Estão muito enganados, os burgueses. O que, nós, integralistas, combatemos, em primeiro lugar, é o materialismo, o sensualismo, a grosseria dos sentimentos, o domínio dos instintos. Sem combater isso, como combateremos o comunismo?

* * *

Pois se o operário olha para o burguês e vê que ele, em todas as suas atitudes, proclama que a vida do homem acaba neste mundo; e se o burguês é o homem que sabe, que leu, que estudou; e se é com ele que o operário aprende, é lógico que o operário ficará sendo materialista, deseja ser também um bruto, um gozador e como não tem recursos, adere a uma doutrina que lhe diz: “O céu e o inferno são aqui mesmo: tratemos pois de gozar a vida tomando tudo dos burgueses!”

A filha do operário que se prostitui, levada na baratinha do burguezote, foi seduzida, primeiro, pelo luxo da burguesinha e pela opulência da burguesona. Os homens brutais, empolgados pelo instinto, que premeditam o assalto às famílias dos burgueses, para saciar a sua lascívia animalesca, não fazem mais do que imitar, de modo violento e cruel, o burguês que assaltou habilidosamente a casa do proletário, desonrando-lhe a filha.

É que o operário é uma obra do burguês. O burguês fez o operário à imagem e semelhança. A criatura agora se revolta contra o criador. Nada mais lógico, porque o burguês também se revoltou contra Deus, quando adotou um método de vida tão contrário aos mandamentos do Senhor.

O burguês é violento? O operário também o é. O burguês é lascivo? O operário também o é. O burguês é comodista, indiferente à Pátria? O operário também afirma que a Pátria é o estômago.

O burguês é cosmopolita? O operário é internacionalista. No fundo, são a mesma coisa.

Se o comunista prega o amor livre? Mas, o burguês, de há muito, já vive em poligamia.

O comunismo prega a destruição das religiões? Mas, o burguês, de há muito, está caçoando de todas as religiões.

O comunismo quer matar, trucidar? Mas o burguês também exige fuzilamentos.

Os comunistas não têm pena das famílias dos burgueses? E os burgueses terão pena das famílias infelizes, paupérrimas, deste país?

* * *

Burgueses! Eu e os camisas verdes viemos para vos salvar e salvar vossas famílias!

Burgueses! Eu vos chamo, em nome de Deus e da Pátria!

Vinde enquanto é tempo! Nós, integralistas, não vos odiamos quando dizemos estas verdades, que precisais ouvir, porque o Senhor, na sua infinita bondade, permitiu que alguém vos dissesse o que nunca ouvistes de ninguém, porque todos os que vos rodeavam eram hipócritas e não vos amavam.

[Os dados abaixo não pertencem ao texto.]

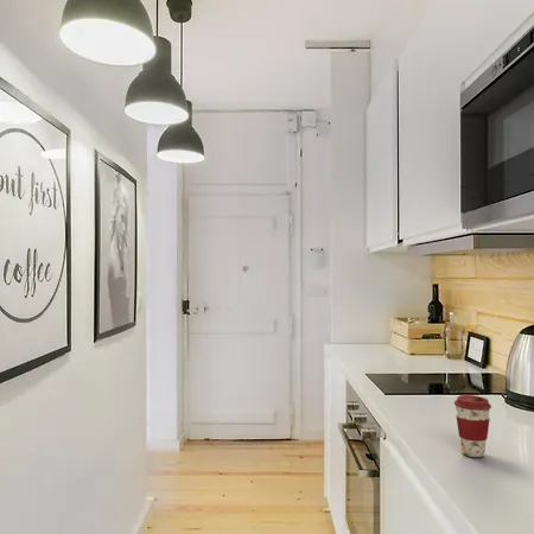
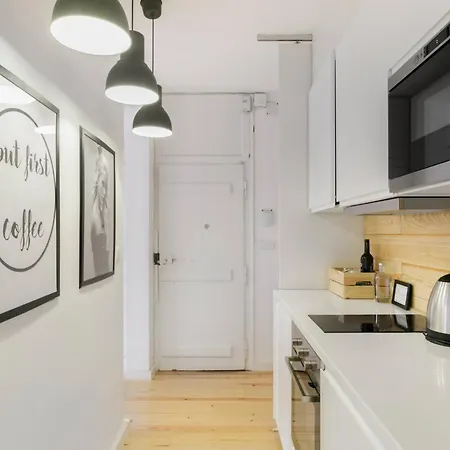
- coffee cup [453,394,492,458]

Nós, camisas verdes, amamos profundamente o operário, como vos amamos também, burgueses, porque vós que oprimis com crueldade e eles, que rugem de cólera contra vós, todos sois brasileiros e sois humanos, e este Movimento Integralista é da Pátria e se anima de sentimentos de humanidade.

Nunca alguém disse ao operário e ao burguês esta palavra dura, que irrita, que queima, porém que desvenda os segredos profundos das desgraças atuais em todo o Universo.

Abrandai vosso coração de pedra; aplacai vossos instintos; elevai vosso espírito e vinde dar combate à fonte do comunismo, para que o comunismo se acabe.

* * *

Satanás veste sempre duas máscaras: a máscara da dor e a máscara do prazer. Quando o homem sofre, Satanás é a revolta, o desespero; quando o homem goza, Satanás é a voluptuosidade, a luxúria.

Satanás veste os andrajos da miséria para sacudir os punhos fechados, na saudação bolchevista. Satanás veste seda e enfeita-se de joias, para sorrir com indiferença e desprezo sobre o sofrimento dos humildes.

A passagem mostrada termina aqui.